Data for this task: Begin

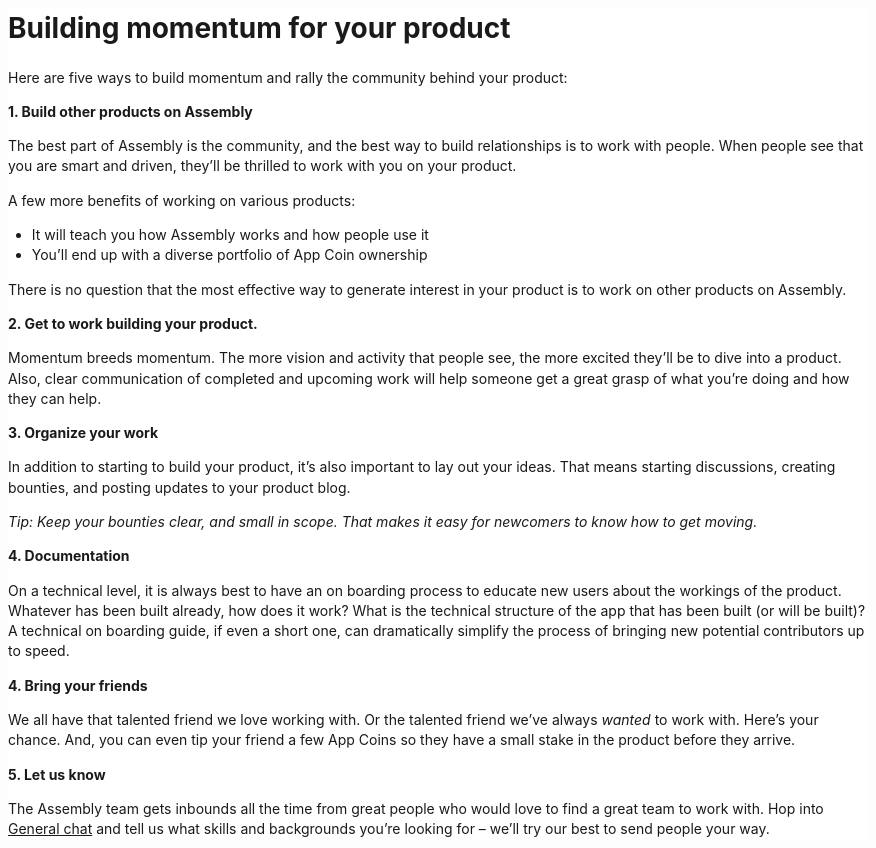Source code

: # Building momentum for your product

Here are five ways to build momentum and rally the community behind your
product:

**1. Build other products on Assembly**

The best part of Assembly is the community, and the best way to build
relationships is to work with people. When people see that you are smart and
driven, they’ll be thrilled to work with you on your product.

A few more benefits of working on various products:

* It will teach you how Assembly works and how people use it
* You’ll end up with a diverse portfolio of App Coin ownership

There is no question that the most effective way to generate interest in your
product is to work on other products on Assembly.


**2. Get to work building your product.**

Momentum breeds momentum. The more vision and activity that people see, the
more excited they’ll be to dive into a product. Also, clear communication of
completed and upcoming work will help someone get a great grasp of what you’re
doing and how they can help.


**3. Organize your work**

In addition to starting to build your product, it’s also important to lay out
your ideas. That means starting discussions, creating bounties, and posting updates to your product blog.

*Tip: Keep your bounties clear, and small in scope. That makes it easy for
newcomers to know how to get moving.*

**4. Documentation**

On a technical level, it is always best to have an on boarding process to
educate new users about the workings of the product. Whatever has been built
already, how does it work? What is the technical structure of the app that has
been built (or will be built)? A technical on boarding guide, if even a short
one, can dramatically simplify the process of bringing new potential
contributors up to speed.


**4. Bring your friends**

We all have that talented friend we love working with. Or the talented friend
we’ve always *wanted* to work with. Here’s your chance. And, you can even tip
your friend a few App Coins so they have a small stake in the product before
they arrive.


**5. Let us know**

The Assembly team gets inbounds all the time from great people who would love
to find a great team to work with. Hop into [General
chat](http://assembly.com/chat/general) and tell us what skills and backgrounds
you’re looking for – we’ll try our best to send people your way.
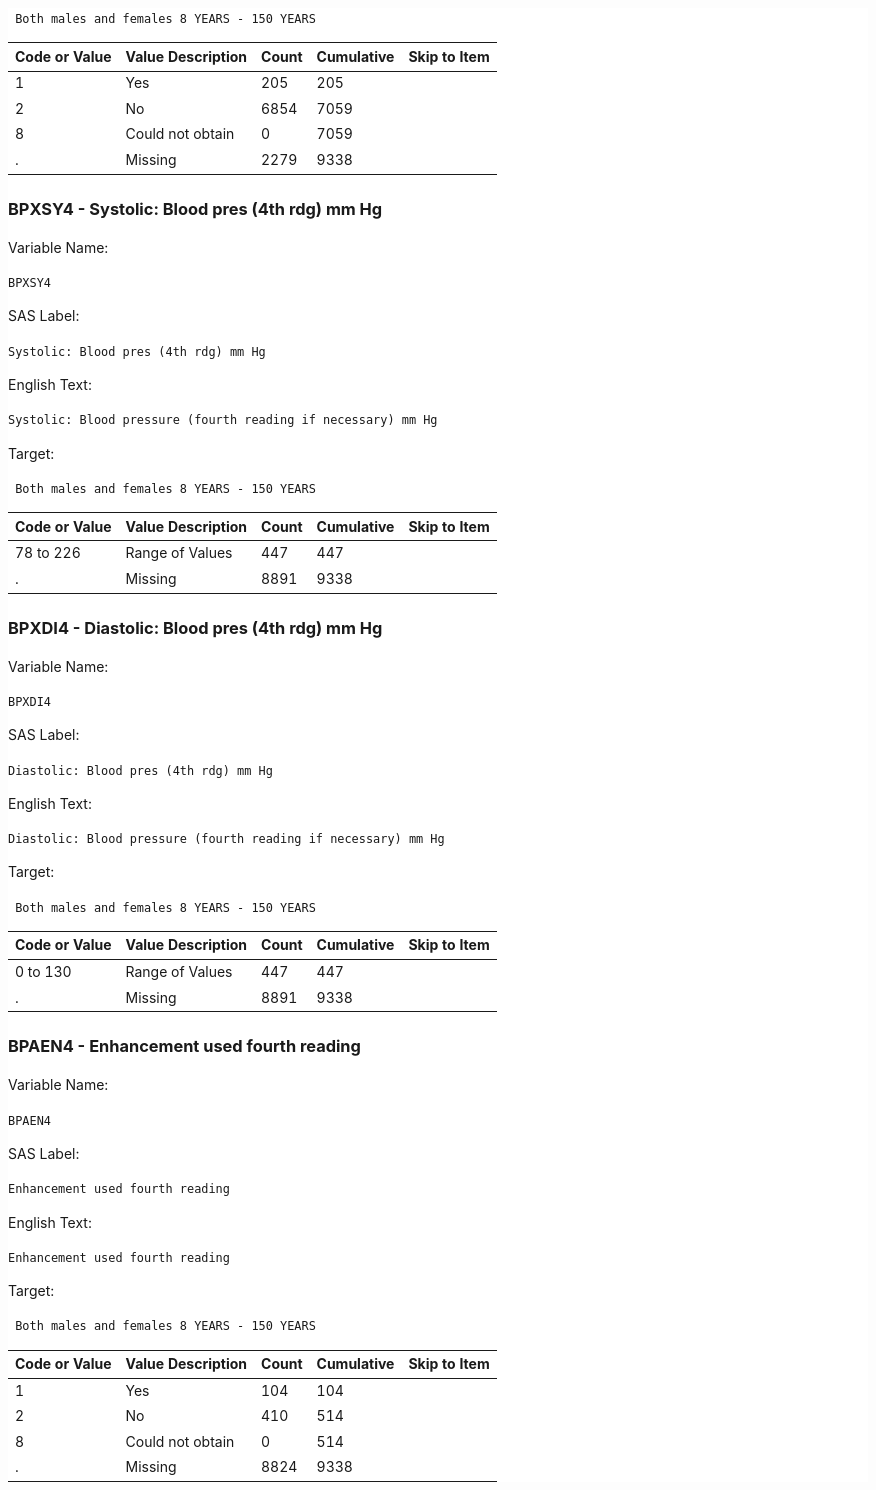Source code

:     Both males and females 8 YEARS - 150 YEARS
Code or Value | Value Description | Count | Cumulative | Skip to Item  
---|---|---|---|---  
1 | Yes | 205 | 205 |   
2 | No | 6854 | 7059 |   
8 | Could not obtain | 0 | 7059 |   
. | Missing | 2279 | 9338 |   
  
### BPXSY4 - Systolic: Blood pres (4th rdg) mm Hg

Variable Name:

    BPXSY4
SAS Label:

    Systolic: Blood pres (4th rdg) mm Hg
English Text:

    Systolic: Blood pressure (fourth reading if necessary) mm Hg
Target:

     Both males and females 8 YEARS - 150 YEARS
Code or Value | Value Description | Count | Cumulative | Skip to Item  
---|---|---|---|---  
78 to 226 | Range of Values | 447 | 447 |   
. | Missing | 8891 | 9338 |   
  
### BPXDI4 - Diastolic: Blood pres (4th rdg) mm Hg

Variable Name:

    BPXDI4
SAS Label:

    Diastolic: Blood pres (4th rdg) mm Hg
English Text:

    Diastolic: Blood pressure (fourth reading if necessary) mm Hg
Target:

     Both males and females 8 YEARS - 150 YEARS
Code or Value | Value Description | Count | Cumulative | Skip to Item  
---|---|---|---|---  
0 to 130 | Range of Values | 447 | 447 |   
. | Missing | 8891 | 9338 |   
  
### BPAEN4 - Enhancement used fourth reading

Variable Name:

    BPAEN4
SAS Label:

    Enhancement used fourth reading
English Text:

    Enhancement used fourth reading
Target:

     Both males and females 8 YEARS - 150 YEARS
Code or Value | Value Description | Count | Cumulative | Skip to Item  
---|---|---|---|---  
1 | Yes | 104 | 104 |   
2 | No | 410 | 514 |   
8 | Could not obtain | 0 | 514 |   
. | Missing | 8824 | 9338 |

Data for this task: End

> **Task directions**
Return each line above where the word "best" shows up.

> **Written solution**
The best part of Assembly is the community, and the best way to build
On a technical level, it is always best to have an on boarding process to
you’re looking for – we’ll try our best to send people your way.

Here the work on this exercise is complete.